Sunday, May 31, 2020

Reasons Why "1944: the Year I Learned to Love a German" Didn't Work for Me

Mordecai Richler was one of the most prominent and well-received authors in Canadian history. He was dubbed 'the great shining star of his Canadian literary generation' and won several awards during his lifetime.

A few months ago I happened upon one of his essays in an anthology, and having heard of his success, I was surprised to find that the writing didn't do the trick for me at all. "1944: the Year I Learned to Love a German" describes the impact of literature- specifically the novel All Quiet on the Western Front- on Richler's progression into adulthood. The premise is auspicious enough, but I found that, for one thing, the essay simply doesn't know what it wants to be. What calls itself a persuasive piece presents as an autobiography, dabbles in politics, and ends up reading like a glorified book review (not unlike the ones I used to publish on my Goodreads account when I was 13.)

In fact, the whole essay seems to be written through the lens a 13-year-old. And there's a reason for that: each of Richler's personal anecdotes take place when he's a pre-teen.

I understand what he was trying to do. He wrote his adolescent self as narrow-minded and egotistical in an attempt to set up a discernible transformation after he reads All Quiet on the Western Front.
And I think it could have been effective, except that there wasn't an after to compare to his before. None of his anecdotes clearly exhibit the fully matured version of himself that he claims to have achieved, and his coming of age story loses its potency because his character never really comes of age.
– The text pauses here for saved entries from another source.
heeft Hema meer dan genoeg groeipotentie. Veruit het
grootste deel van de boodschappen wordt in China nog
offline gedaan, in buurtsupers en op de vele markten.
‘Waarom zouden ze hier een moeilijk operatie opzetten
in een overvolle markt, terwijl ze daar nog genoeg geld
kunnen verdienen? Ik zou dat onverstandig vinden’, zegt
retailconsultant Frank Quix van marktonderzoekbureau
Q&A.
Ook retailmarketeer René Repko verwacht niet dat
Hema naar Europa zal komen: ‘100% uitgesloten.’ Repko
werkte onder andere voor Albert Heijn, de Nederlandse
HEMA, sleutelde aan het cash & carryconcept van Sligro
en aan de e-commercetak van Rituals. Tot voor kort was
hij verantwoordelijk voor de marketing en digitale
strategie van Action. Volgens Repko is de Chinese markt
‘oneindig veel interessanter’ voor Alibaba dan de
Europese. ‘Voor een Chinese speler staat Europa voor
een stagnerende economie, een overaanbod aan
All that to say, the whole essay comes across as juvenile, and I unintentionally read it through the voice of the ignorant persona he established in the first paragraph and never revised.

Even after 13-year-old Richler reads the groundbreaking novel that supposedly revolutionizes his life, his transfiguration of the mind, so to speak, ends up a downgrade. Or at least not an upgrade.

He starts out as a self-centered, conceited kid, and spends the first third of the essay making pompous reference after pompous reference to non-fiction texts, which I'm sure were efficacious for Richler's more well-read audience, but went straight over my head.

Then after he reads All Quiet on the Western Front, he says "I grasped for the first time that I didn't live in the center of the world." Excited at the prospect that the essay's atmosphere would finally become more altruistic, I continued to the next sentence: "Of course, this wasn't my fault, it was my inconsiderate parents who were to blame."

He goes on to blame his parents that he lives in an unimportant country, is left-handed, and isn't the top of his class. He blames his parents that he isn't in the center of the universe, as if those three factors were significant enough to keep him from it. If reading the book that changed his life marks the climax of Richler's journey of self-discovery, then his revelation just doesn't have the transformative quality he was so clearly going for.

And if you're having trouble understanding how All Quiet on the Western Front has anything to do with his anguish at living in "an unimportant country," then join the club.

On top of all this, the essay's thesis is contradictory and hypocritical. Richler's main point can be summed up with something along the lines of: 'this book has taught me to be less self-important, and now that I have read it, my self is so much more important.'

I find that, in general, Canadian novelists came across with a similar air, because they had to pave a way for themselves. Especially in Richler's time, Canadian literature went through somewhat of an identity crisis. I mean, British lit went back for centuries, and there were so many Great American novels, but Canadian authors hadn't established a distinct voice. And so, instead of writing for the sake of writing, I get the sense that they were self-consciously and inorganically attempting to write distinctly Canadian literature.

Just like how "nothing ruins a conversation like saying 'let's have a conversation,'" nothing ruins authentic Canadian writing like saying 'let's be authentic Canadian writers.'" 

"1944: the Year I Learned to Love a German" even illustrates this crisis. Before Richler reads the novel, he procrastinates by daydreaming. He says: "I organized a new baseball league for short players who didn't shave yet, appointing myself the commissioner, the first Canadian to be so honored."

Yes, this is likely nothing more than a playful gesture at his childlike interests, but if you replace his 'baseball league' with creative writing, and 'short people who didn't shave yet' with unestablished authors, Richler's teenage fantasy perfectly illustrates what I imagine he was going through as a Canadian novelist at the time.

And, after a weak essay Richler concludes with an even weaker ending. Rather than throwing in one last take away line to leave readers contemplating, he uses his last words to throw in two more seemingly arbitrary book suggestions, leaving his unrelenting praise of All Quiet on the Western Front to feel ultimately unresolved.

Richler's egocentric, autobiographical take on a book review made the whole piece feel like an advertisement. But as he puts it himself: "Writing that doesn't advertise itself is art of a very high order."

It certainly is of a high order: one that I personally don't think Richler achieved, which is why "1944: the Year I Learned to Love a German" didn't work for me.